#### Listed records ####
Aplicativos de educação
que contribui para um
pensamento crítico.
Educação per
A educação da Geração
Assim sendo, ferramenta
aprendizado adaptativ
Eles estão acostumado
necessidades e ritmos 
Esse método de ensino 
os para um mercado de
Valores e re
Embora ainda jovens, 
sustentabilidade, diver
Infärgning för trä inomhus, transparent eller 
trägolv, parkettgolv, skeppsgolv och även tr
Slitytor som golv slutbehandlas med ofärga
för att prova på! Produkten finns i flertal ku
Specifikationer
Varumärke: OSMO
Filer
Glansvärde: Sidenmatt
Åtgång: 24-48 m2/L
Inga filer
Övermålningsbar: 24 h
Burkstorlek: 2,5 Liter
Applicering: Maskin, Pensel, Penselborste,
####
#### Listed records ####
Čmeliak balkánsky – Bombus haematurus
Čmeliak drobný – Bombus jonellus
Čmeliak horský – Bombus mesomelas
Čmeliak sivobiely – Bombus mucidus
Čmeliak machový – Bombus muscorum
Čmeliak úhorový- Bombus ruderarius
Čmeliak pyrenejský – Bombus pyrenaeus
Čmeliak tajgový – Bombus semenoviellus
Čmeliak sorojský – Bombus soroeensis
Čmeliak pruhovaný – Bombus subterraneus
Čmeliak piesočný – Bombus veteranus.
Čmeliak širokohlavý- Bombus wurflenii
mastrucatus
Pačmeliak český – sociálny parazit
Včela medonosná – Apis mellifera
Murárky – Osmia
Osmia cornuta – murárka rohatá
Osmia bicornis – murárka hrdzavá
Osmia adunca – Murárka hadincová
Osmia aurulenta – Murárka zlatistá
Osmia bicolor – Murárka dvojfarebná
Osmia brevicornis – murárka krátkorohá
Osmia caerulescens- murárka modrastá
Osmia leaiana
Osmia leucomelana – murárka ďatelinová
####
- Assignment -
I'd like the lines above from the one with "Čmeliak sorojský – Bombus soroeensis" up to and including the one with "Osmia leucomelana – murárka ďatelinová" copied exactly, with no other lines.

- Exercise output -
Čmeliak sorojský – Bombus soroeensis
Čmeliak pruhovaný – Bombus subterraneus
Čmeliak piesočný – Bombus veteranus.
Čmeliak širokohlavý- Bombus wurflenii
mastrucatus
Pačmeliak český – sociálny parazit
Včela medonosná – Apis mellifera
Murárky – Osmia
Osmia cornuta – murárka rohatá
Osmia bicornis – murárka hrdzavá
Osmia adunca – Murárka hadincová
Osmia aurulenta – Murárka zlatistá
Osmia bicolor – Murárka dvojfarebná
Osmia brevicornis – murárka krátkorohá
Osmia caerulescens- murárka modrastá
Osmia leaiana
Osmia leucomelana – murárka ďatelinová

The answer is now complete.